▶ Tasks and exercises:
1. In the ClusterLabs post below, rewrite the paragraph beginning "Currently, Pacemaker's on-fail property" as a short bulleted list that keeps its main facts.
2. Translate this sentence from the ClusterLabs post below into Spanish: "Comparing the two approaches, the first is more flexible, but also more complex and potentially confusing."

▶ Text provided:
——————
[ClusterLabs] RFC: allowing soft recovery attempts before ignore/block/etc.

Tue Sep 20 16:25:01 EDT 2016

Hi everybody,

Currently, Pacemaker's on-fail property allows you to configure how the
cluster reacts to operation failures. The default "restart" means try to
restart on the same node, optionally moving to another node once
migration-threshold is reached. Other possibilities are "ignore",
"block", "stop", "fence", and "standby".

Occasionally, we get requests to have something like migration-threshold
for values besides restart. For example, try restarting the resource on
the same node 3 times, then fence.

I'd like to get your feedback on two alternative approaches we're
considering.

###

Our first proposed approach would add a new hard-fail-threshold
operation property. If specified, the cluster would first try restarting
the resource on the same node, before doing the on-fail handling.

For example, you could configure a promote operation with
hard-fail-threshold=3 and on-fail=fence, to fence the node after 3 failures.

One point that's not settled is whether failures of *any* operation
would count toward the 3 failures (which is how migration-threshold
works now), or only failures of the specified operation.

Currently, if a start fails (but is retried successfully), then a
promote fails (but is retried successfully), then a monitor fails, the
resource will move to another node if migration-threshold=3. We could
keep that behavior with hard-fail-threshold, or only count monitor
failures toward monitor's hard-fail-threshold. Each alternative has
advantages and disadvantages.

###

The second proposed approach would add a new on-restart-fail resource
property.

Same as now, on-fail set to anything but restart would be done
immediately after the first failure. A new value, "ban", would
immediately move the resource to another node. (on-fail=ban would behave
like on-fail=restart with migration-threshold=1.)

When on-fail=restart, and restarting on the same node doesn't work, the
cluster would do the on-restart-fail handling. on-restart-fail would
allow the same values as on-fail (minus "restart"), and would default to
"ban".

So, if you want to fence immediately after any promote failure, you
would still configure on-fail=fence; if you want to try restarting a few
times first, you would configure on-fail=restart and on-restart-fail=fence.

This approach keeps the current threshold behavior -- failures of any
operation count toward the threshold. We'd rename migration-threshold to
something like hard-fail-threshold, since it would apply to more than
just migration, but unlike the first approach, it would stay a resource
property.

###

Comparing the two approaches, the first is more flexible, but also more
complex and potentially confusing.

With either approach, we would deprecate the start-failure-is-fatal
cluster property. start-failure-is-fatal=true would be equivalent to
hard-fail-threshold=1 with the first approach, and on-fail=ban with the
second approach. This would be both simpler and more useful -- it allows
the value to be set differently per resource.
-- 
Ken Gaillot <kgaillot at redhat.com>
——————
▶ Given entries:

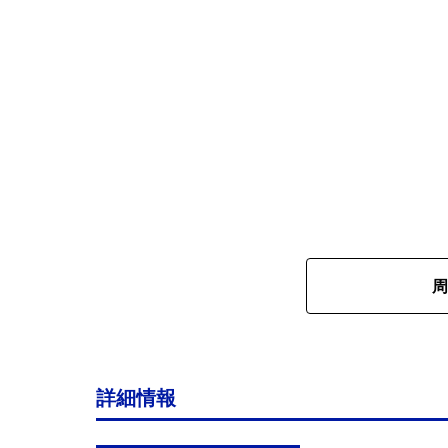
周
詳細情報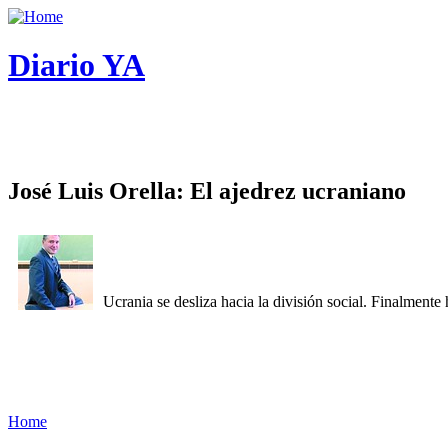
Diario YA
José Luis Orella: El ajedrez ucraniano
Ucrania se desliza hacia la división social. Finalment
Home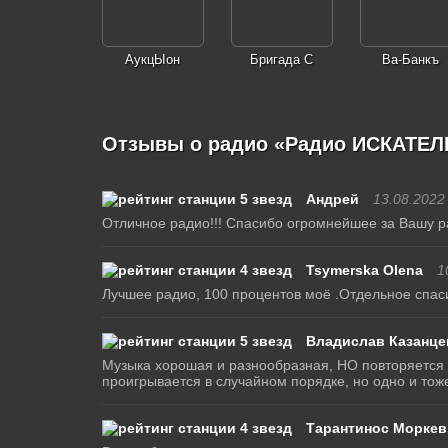
АукцЫон
Бригада С
Ва-Банкъ
Отзывы о радио «Радио ИСКАТЕЛ
Андрей
13.08.2022
Отличное радио!!! Спасибо огромнейшее за Вашу ра
Tsymerska Olena
1
Лучшее радио, 100 процентов моё .Отдельное спас
Владислав Казанце
Музыка хорошая и разнообразная, НО повторяется и
проигрывается в случайном порядке, но одно и тоже
Тарантинос Моркев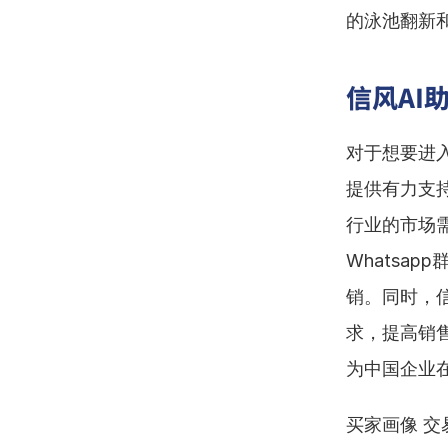
的泳池翻新
信风AI
对于想要进
提供有力支
行业的市场
Whatsa
销。同时，信
求，提高销
为中国企业
买家画像 交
——————
▶ Responses per task:
1.
- Pacemaker's on-fail property sets how the cluster reacts to operation failures.
- The default, "restart," tries to restart the resource on the same node. It can optionally move the resource to another node once migration-threshold is reached.
- The other possible values are "ignore," "block," "stop," "fence," and "standby."

2. Al comparar los dos enfoques, el primero es más flexible, pero también más complejo y potencialmente confuso.